Open Quuxplusone opened 12 years ago
Bugzilla Link | PR12869 |
Status | NEW |
Importance | P enhancement |
Reported by | Kostya Serebryany (kcc@google.com) |
Reported on | 2012-05-18 09:03:43 -0700 |
Last modified on | 2012-05-20 13:17:19 -0700 |
Version | trunk |
Hardware | PC Linux |
CC | anton@korobeynikov.info, baldrick@free.fr, evan.cheng@apple.com, llvm-bugs@lists.llvm.org, nicholas@mxc.ca, nlewycky@google.com, resistor@mac.com |
Fixed by commit(s) | |
Attachments | |
Blocks | |
Blocked by | |
See also |
Kostya, what if you provide -combiner-aa argument to llc ?
(In reply to comment #1)
> Kostya, what if you provide -combiner-aa argument to llc ?
Actually, the code for "foo" is longer and for "bar" - shorter. "llc -combiner-
alias-analysis -combiner-global-alias-analysis" makes the output identical.
Sorting blocks into loads+ops+stores is one of my old todo-list wishlist items. It makes a lot of things easier to analyze, and lets backends do trivial load-fusion and store-fusion. We should do this as an IR pass, and it should turn @bar into @foo.
>> Actually, the code for "foo" is longer and for "bar" - shorter.
Sure. Meant to say "for one function", not "for function one".
>> "llc -combiner-alias-analysis -combiner-global-alias-analysis" makes the
output identical.
Coolness! Any plans to enable this by default?
OTOH Nick's suggestion to implement this on IR level makes sense too.
(In reply to comment #4)
> Coolness! Any plans to enable this by default?

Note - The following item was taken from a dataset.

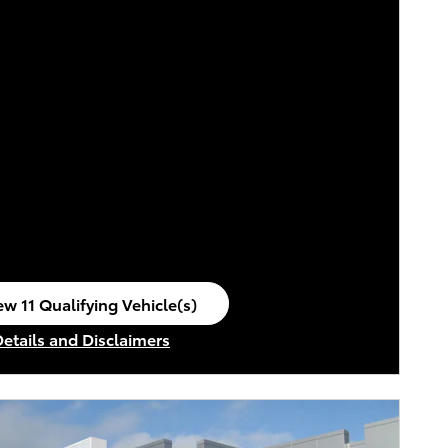
ew 11 Qualifying Vehicle(s)
en in same tab
Details and Disclaimers
ncentive Modal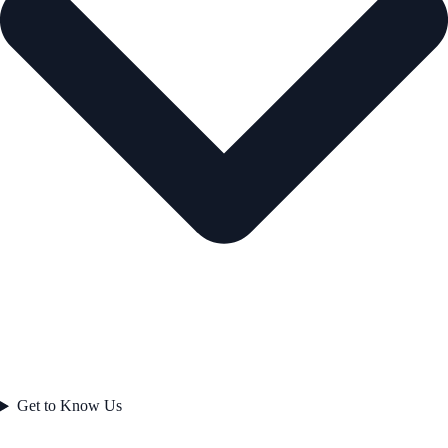
Get to Know Us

> OTOH Nick's suggestion to implement this on IR level makes sense too.
Well... it's "experimental" for something like 2 or 3 years already... Maybe
Evan or Owen will comment why it's not turned on yet...
It's poorly tested, expensive, and showed little benefit on most test suites when we tried it. Beyond that, it's rapidly being superseded by Andy's new scheduler work.
(In reply to comment #6)
> It's poorly tested, expensive, and showed little benefit on most test suites
> when we tried it. Beyond that, it's rapidly being superseded by Andy's new
> scheduler work.
Well, I know at least 2 cases when it provided much better results:
1. EEMBC on ARM
2. It's impossible to match mem-mem instructions w/o them. Right now the only
target in the tree which has mem-mem instructions is msp430 :)
(In reply to comment #6)
> Beyond that, it's rapidly being superseded by Andy's new scheduler work.
How the scheduler will help to fold memory operands, btw?